» Teks hasil ekstraksi
Sabtu, 20 Agustus 2011

Barikade Pedagang Rokok


LANGKAH kaki Muhhamad Kholik Wahyu melambat saat keluar dari Fakultas Ilmu sosial (FIS), Universitas Negeri Jakarta (UNJ). Dua kancing atas kemeja kotak-kotaknya terbuka, tangan kanannya sembari mengibas-ngibas lehernya. Pemuda berumur 22 tahun ini biasa disapa Tito. Tito merupakan mahasiswa Jurusan Pendidikan Sosiologi tingkat dua. Ia baru saja selesai mengikuti ujian tengah semester pada mata kuliah Sosiologi Kebudayaan.
“Lu bisa gak tadi?” Tanya Tito kepada salah seorang temannya.
“Gue aja tadi nyontek semua,” tawa temannya.
Tito dan temannya tak langsung meninggalkan kampus, mereka menuju pendopo FIS. Tito memang biasa nongkrong di pendopo FIS seusai kuliah bersama teman-temannya untuk sekedar ngopi dan ngerokok.
"Beli rokok empat batang, sama kopi item," ucap teman Tito sembari menyerahkan selembar uang lima ribu.

“Gue tambahin (uangnya) biar jadi setengah (bungkus),” balas Tito.
“Gue (Gudang Garam) Filter,” kata teman Tito
Tito bergegas menuju pelataran parkir FIS, disana ada 'Bang Jack', seorang penjual rokok dan minuman ringan. Jack memiliki nama asli Abdurrahman, beberapa mahasiswa memanggilnya Babe, entah mulai kapan dan apa sebabnya ia dipanggil Jack. Umurnya 56 tahun. Setiap hari, pukul tujuh pagi Jack sudah duduk manis di pelataran parkir dengan keranjang yang diisi rokok, permen, tissue. Ia tinggal di dekat kampus, di daerah Pemuda. Anak dan istrinya terkadang ikut ke kampus membantu Jack berdagang. Tidak jarang anaknya datang bukan untuk menemani, melainkan untuk mengantikan Jack berdagang.

(Baris dari sebuah dataset)

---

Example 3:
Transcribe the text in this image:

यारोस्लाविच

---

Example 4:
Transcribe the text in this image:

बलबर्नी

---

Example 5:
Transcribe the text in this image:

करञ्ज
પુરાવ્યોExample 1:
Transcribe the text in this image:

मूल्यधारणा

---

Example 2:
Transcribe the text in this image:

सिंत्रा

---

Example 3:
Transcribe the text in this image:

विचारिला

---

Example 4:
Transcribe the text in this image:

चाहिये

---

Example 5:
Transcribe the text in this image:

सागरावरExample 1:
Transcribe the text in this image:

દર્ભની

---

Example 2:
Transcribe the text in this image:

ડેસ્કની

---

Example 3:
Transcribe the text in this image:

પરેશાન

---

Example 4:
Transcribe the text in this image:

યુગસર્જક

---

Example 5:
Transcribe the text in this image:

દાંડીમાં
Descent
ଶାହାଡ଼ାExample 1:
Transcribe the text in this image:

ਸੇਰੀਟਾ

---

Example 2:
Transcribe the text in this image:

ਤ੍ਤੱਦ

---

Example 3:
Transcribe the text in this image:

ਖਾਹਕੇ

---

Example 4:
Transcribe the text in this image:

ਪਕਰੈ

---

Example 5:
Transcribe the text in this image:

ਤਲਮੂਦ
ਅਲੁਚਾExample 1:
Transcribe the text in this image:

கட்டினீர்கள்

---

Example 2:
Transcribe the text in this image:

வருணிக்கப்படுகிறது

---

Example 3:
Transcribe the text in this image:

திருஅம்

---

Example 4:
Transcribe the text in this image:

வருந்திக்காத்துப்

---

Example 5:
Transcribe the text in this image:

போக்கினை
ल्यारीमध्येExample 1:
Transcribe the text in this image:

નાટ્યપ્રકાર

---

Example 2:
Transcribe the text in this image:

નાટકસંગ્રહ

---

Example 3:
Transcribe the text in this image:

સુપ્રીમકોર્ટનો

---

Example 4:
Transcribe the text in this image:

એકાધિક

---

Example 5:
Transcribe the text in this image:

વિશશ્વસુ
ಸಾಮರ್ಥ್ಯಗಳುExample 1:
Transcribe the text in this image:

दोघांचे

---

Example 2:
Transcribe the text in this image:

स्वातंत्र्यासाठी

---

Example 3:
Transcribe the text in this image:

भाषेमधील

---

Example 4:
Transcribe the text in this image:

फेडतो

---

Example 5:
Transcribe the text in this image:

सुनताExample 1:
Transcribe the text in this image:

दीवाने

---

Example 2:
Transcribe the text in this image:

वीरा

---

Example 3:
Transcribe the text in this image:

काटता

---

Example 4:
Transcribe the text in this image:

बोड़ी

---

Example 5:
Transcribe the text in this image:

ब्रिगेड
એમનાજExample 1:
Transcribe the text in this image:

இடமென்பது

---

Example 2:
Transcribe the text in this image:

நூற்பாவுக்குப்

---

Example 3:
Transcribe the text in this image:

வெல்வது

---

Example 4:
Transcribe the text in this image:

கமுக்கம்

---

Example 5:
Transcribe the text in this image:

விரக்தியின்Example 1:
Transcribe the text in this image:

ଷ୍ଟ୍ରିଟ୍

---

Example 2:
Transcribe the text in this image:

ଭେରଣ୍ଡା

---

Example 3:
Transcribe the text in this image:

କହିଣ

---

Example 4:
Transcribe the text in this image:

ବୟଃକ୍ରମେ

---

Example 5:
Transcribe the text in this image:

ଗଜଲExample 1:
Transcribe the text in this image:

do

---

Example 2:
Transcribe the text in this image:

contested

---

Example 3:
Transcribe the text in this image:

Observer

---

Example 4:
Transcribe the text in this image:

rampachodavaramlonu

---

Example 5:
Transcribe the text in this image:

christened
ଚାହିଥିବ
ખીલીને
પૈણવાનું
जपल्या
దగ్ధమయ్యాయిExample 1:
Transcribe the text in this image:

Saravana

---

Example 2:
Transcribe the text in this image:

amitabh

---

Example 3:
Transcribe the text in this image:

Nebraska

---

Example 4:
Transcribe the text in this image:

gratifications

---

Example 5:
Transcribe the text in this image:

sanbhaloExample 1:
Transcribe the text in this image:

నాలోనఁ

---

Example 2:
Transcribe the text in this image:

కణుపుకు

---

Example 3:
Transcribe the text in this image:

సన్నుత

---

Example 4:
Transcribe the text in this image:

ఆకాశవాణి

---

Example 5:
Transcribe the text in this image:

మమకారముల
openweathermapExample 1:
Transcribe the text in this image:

» Kerjakan berikut ini
- A) Menurut teks tentang pedagang rokok, berapa umur Abdurrahman yang dipanggil Bang Jack?
- B) Salin dengan tepat bagian dari teks tentang pedagang rokok, mulai dari "Sabtu, 20 Agustus" dan berakhir pada "kuliah Sosiologi Kebudayaan.".

» Hasil pengerjaan
- A) 56 tahun.

- B)
Sabtu, 20 Agustus 2011

Barikade Pedagang Rokok


LANGKAH kaki Muhhamad Kholik Wahyu melambat saat keluar dari Fakultas Ilmu sosial (FIS), Universitas Negeri Jakarta (UNJ). Dua kancing atas kemeja kotak-kotaknya terbuka, tangan kanannya sembari mengibas-ngibas lehernya. Pemuda berumur 22 tahun ini biasa disapa Tito. Tito merupakan mahasiswa Jurusan Pendidikan Sosiologi tingkat dua. Ia baru saja selesai mengikuti ujian tengah semester pada mata kuliah Sosiologi Kebudayaan.